*Your objective*.
Output the text of every record below as a JSON list of strings, with one string per line and no blank lines.

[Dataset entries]
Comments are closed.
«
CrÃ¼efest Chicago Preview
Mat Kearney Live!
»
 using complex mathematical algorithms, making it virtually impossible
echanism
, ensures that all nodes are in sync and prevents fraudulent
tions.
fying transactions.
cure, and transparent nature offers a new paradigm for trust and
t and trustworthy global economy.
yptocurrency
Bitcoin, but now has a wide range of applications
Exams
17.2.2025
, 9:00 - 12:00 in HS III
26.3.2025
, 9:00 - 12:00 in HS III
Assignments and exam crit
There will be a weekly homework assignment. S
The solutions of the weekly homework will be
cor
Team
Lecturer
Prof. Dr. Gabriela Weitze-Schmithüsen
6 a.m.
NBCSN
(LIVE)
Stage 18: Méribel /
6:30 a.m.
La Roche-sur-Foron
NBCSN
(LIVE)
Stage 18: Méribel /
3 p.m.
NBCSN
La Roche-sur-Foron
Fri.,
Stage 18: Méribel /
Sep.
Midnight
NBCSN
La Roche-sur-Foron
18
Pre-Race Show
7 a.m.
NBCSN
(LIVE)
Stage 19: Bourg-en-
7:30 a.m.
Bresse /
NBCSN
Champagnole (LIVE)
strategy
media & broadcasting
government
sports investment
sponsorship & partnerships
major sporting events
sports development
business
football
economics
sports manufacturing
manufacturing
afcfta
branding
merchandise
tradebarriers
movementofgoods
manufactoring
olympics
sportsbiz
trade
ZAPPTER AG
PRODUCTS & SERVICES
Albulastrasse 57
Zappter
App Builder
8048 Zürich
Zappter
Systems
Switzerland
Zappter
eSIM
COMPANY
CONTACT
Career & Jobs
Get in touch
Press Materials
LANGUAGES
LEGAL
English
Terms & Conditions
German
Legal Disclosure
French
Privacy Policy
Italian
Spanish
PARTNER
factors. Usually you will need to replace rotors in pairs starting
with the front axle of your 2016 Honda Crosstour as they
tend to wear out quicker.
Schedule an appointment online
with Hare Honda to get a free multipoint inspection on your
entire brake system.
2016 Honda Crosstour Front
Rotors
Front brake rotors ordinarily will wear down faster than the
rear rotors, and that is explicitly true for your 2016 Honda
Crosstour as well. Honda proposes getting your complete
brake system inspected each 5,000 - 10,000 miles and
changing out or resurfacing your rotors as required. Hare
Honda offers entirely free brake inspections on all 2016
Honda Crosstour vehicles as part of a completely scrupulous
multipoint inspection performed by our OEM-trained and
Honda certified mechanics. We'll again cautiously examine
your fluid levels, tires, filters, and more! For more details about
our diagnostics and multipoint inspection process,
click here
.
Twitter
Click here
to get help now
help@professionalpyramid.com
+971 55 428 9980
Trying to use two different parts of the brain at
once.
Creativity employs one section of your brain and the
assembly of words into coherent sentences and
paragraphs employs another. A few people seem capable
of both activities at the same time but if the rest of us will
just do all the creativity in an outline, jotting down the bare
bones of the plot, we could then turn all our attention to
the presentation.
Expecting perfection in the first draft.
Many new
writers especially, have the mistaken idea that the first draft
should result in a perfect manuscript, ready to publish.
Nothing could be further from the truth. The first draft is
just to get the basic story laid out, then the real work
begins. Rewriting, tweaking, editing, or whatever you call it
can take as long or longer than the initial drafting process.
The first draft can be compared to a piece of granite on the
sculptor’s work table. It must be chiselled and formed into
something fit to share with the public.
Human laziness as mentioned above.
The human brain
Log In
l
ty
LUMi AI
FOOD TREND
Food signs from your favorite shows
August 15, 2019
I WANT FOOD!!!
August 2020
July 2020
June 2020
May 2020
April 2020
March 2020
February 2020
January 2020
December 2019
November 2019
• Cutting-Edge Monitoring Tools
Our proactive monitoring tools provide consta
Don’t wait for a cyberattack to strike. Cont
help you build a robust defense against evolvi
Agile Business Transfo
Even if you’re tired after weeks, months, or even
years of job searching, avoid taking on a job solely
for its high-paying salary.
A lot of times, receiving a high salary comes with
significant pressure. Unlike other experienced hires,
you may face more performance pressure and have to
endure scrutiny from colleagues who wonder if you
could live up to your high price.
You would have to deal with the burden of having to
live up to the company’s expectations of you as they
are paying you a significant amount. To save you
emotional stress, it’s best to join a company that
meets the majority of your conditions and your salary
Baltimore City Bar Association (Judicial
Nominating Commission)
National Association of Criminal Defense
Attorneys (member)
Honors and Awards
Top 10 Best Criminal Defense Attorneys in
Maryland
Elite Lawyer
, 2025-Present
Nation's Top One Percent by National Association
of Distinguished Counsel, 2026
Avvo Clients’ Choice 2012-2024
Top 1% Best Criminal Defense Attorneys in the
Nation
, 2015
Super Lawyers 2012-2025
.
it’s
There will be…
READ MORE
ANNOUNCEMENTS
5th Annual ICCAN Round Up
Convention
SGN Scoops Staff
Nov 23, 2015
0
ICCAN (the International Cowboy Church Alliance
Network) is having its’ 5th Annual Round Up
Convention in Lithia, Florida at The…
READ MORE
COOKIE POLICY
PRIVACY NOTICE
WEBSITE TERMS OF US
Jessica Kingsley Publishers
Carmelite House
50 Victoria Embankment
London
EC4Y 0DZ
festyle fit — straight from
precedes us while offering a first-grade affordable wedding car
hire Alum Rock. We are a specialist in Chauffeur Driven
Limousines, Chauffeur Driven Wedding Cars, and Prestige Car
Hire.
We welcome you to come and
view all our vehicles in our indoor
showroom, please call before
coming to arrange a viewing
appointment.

*Reply to the exercise*.
[
  "Comments are closed.",
  "«",
  "CrÃ¼efest Chicago Preview",
  "Mat Kearney Live!",
  "»",
  " using complex mathematical algorithms, making it virtually impossible",
  "echanism",
  ", ensures that all nodes are in sync and prevents fraudulent",
  "tions.",
  "fying transactions.",
  "cure, and transparent nature offers a new paradigm for trust and",
  "t and trustworthy global economy.",
  "yptocurrency",
  "Bitcoin, but now has a wide range of applications",
  "Exams",
  "17.2.2025",
  ", 9:00 - 12:00 in HS III",
  "26.3.2025",
  ", 9:00 - 12:00 in HS III",
  "Assignments and exam crit",
  "There will be a weekly homework assignment. S",
  "The solutions of the weekly homework will be",
  "cor",
  "Team",
  "Lecturer",
  "Prof. Dr. Gabriela Weitze-Schmithüsen",
  "6 a.m.",
  "NBCSN",
  "(LIVE)",
  "Stage 18: Méribel /",
  "6:30 a.m.",
  "La Roche-sur-Foron",
  "NBCSN",
  "(LIVE)",
  "Stage 18: Méribel /",
  "3 p.m.",
  "NBCSN",
  "La Roche-sur-Foron",
  "Fri.,",
  "Stage 18: Méribel /",
  "Sep.",
  "Midnight",
  "NBCSN",
  "La Roche-sur-Foron",
  "18",
  "Pre-Race Show",
  "7 a.m.",
  "NBCSN",
  "(LIVE)",
  "Stage 19: Bourg-en-",
  "7:30 a.m.",
  "Bresse /",
  "NBCSN",
  "Champagnole (LIVE)",
  "strategy",
  "media & broadcasting",
  "government",
  "sports investment",
  "sponsorship & partnerships",
  "major sporting events",
  "sports development",
  "business",
  "football",
  "economics",
  "sports manufacturing",
  "manufacturing",
  "afcfta",
  "branding",
  "merchandise",
  "tradebarriers",
  "movementofgoods",
  "manufactoring",
  "olympics",
  "sportsbiz",
  "trade",
  "ZAPPTER AG",
  "PRODUCTS & SERVICES",
  "Albulastrasse 57",
  "Zappter",
  "App Builder",
  "8048 Zürich",
  "Zappter",
  "Systems",
  "Switzerland",
  "Zappter",
  "eSIM",
  "COMPANY",
  "CONTACT",
  "Career & Jobs",
  "Get in touch",
  "Press Materials",
  "LANGUAGES",
  "LEGAL",
  "English",
  "Terms & Conditions",
  "German",
  "Legal Disclosure",
  "French",
  "Privacy Policy",
  "Italian",
  "Spanish",
  "PARTNER",
  "factors. Usually you will need to replace rotors in pairs starting",
  "with the front axle of your 2016 Honda Crosstour as they",
  "tend to wear out quicker.",
  "Schedule an appointment online",
  "with Hare Honda to get a free multipoint inspection on your",
  "entire brake system.",
  "2016 Honda Crosstour Front",
  "Rotors",
  "Front brake rotors ordinarily will wear down faster than the",
  "rear rotors, and that is explicitly true for your 2016 Honda",
  "Crosstour as well. Honda proposes getting your complete",
  "brake system inspected each 5,000 - 10,000 miles and",
  "changing out or resurfacing your rotors as required. Hare",
  "Honda offers entirely free brake inspections on all 2016",
  "Honda Crosstour vehicles as part of a completely scrupulous",
  "multipoint inspection performed by our OEM-trained and",
  "Honda certified mechanics. We'll again cautiously examine",
  "your fluid levels, tires, filters, and more! For more details about",
  "our diagnostics and multipoint inspection process,",
  "click here",
  ".",
  "Twitter",
  "Click here",
  "to get help now",
  "help@professionalpyramid.com",
  "+971 55 428 9980",
  "Trying to use two different parts of the brain at",
  "once.",
  "Creativity employs one section of your brain and the",
  "assembly of words into coherent sentences and",
  "paragraphs employs another. A few people seem capable",
  "of both activities at the same time but if the rest of us will",
  "just do all the creativity in an outline, jotting down the bare",
  "bones of the plot, we could then turn all our attention to",
  "the presentation.",
  "Expecting perfection in the first draft.",
  "Many new",
  "writers especially, have the mistaken idea that the first draft",
  "should result in a perfect manuscript, ready to publish.",
  "Nothing could be further from the truth. The first draft is",
  "just to get the basic story laid out, then the real work",
  "begins. Rewriting, tweaking, editing, or whatever you call it",
  "can take as long or longer than the initial drafting process.",
  "The first draft can be compared to a piece of granite on the",
  "sculptor’s work table. It must be chiselled and formed into",
  "something fit to share with the public.",
  "Human laziness as mentioned above.",
  "The human brain",
  "Log In",
  "l",
  "ty",
  "LUMi AI",
  "FOOD TREND",
  "Food signs from your favorite shows",
  "August 15, 2019",
  "I WANT FOOD!!!",
  "August 2020",
  "July 2020",
  "June 2020",
  "May 2020",
  "April 2020",
  "March 2020",
  "February 2020",
  "January 2020",
  "December 2019",
  "November 2019",
  "• Cutting-Edge Monitoring Tools",
  "Our proactive monitoring tools provide consta",
  "Don’t wait for a cyberattack to strike. Cont",
  "help you build a robust defense against evolvi",
  "Agile Business Transfo",
  "Even if you’re tired after weeks, months, or even",
  "years of job searching, avoid taking on a job solely",
  "for its high-paying salary.",
  "A lot of times, receiving a high salary comes with",
  "significant pressure. Unlike other experienced hires,",
  "you may face more performance pressure and have to",
  "endure scrutiny from colleagues who wonder if you",
  "could live up to your high price.",
  "You would have to deal with the burden of having to",
  "live up to the company’s expectations of you as they",
  "are paying you a significant amount. To save you",
  "emotional stress, it’s best to join a company that",
  "meets the majority of your conditions and your salary",
  "Baltimore City Bar Association (Judicial",
  "Nominating Commission)",
  "National Association of Criminal Defense",
  "Attorneys (member)",
  "Honors and Awards",
  "Top 10 Best Criminal Defense Attorneys in",
  "Maryland",
  "Elite Lawyer",
  ", 2025-Present",
  "Nation's Top One Percent by National Association",
  "of Distinguished Counsel, 2026",
  "Avvo Clients’ Choice 2012-2024",
  "Top 1% Best Criminal Defense Attorneys in the",
  "Nation",
  ", 2015",
  "Super Lawyers 2012-2025",
  ".",
  "it’s",
  "There will be…",
  "READ MORE",
  "ANNOUNCEMENTS",
  "5th Annual ICCAN Round Up",
  "Convention",
  "SGN Scoops Staff",
  "Nov 23, 2015",
  "0",
  "ICCAN (the International Cowboy Church Alliance",
  "Network) is having its’ 5th Annual Round Up",
  "Convention in Lithia, Florida at The…",
  "READ MORE",
  "COOKIE POLICY",
  "PRIVACY NOTICE",
  "WEBSITE TERMS OF US",
  "Jessica Kingsley Publishers",
  "Carmelite House",
  "50 Victoria Embankment",
  "London",
  "EC4Y 0DZ",
  "festyle fit — straight from",
  "precedes us while offering a first-grade affordable wedding car",
  "hire Alum Rock. We are a specialist in Chauffeur Driven",
  "Limousines, Chauffeur Driven Wedding Cars, and Prestige Car",
  "Hire.",
  "We welcome you to come and",
  "view all our vehicles in our indoor",
  "showroom, please call before",
  "coming to arrange a viewing",
  "appointment."
]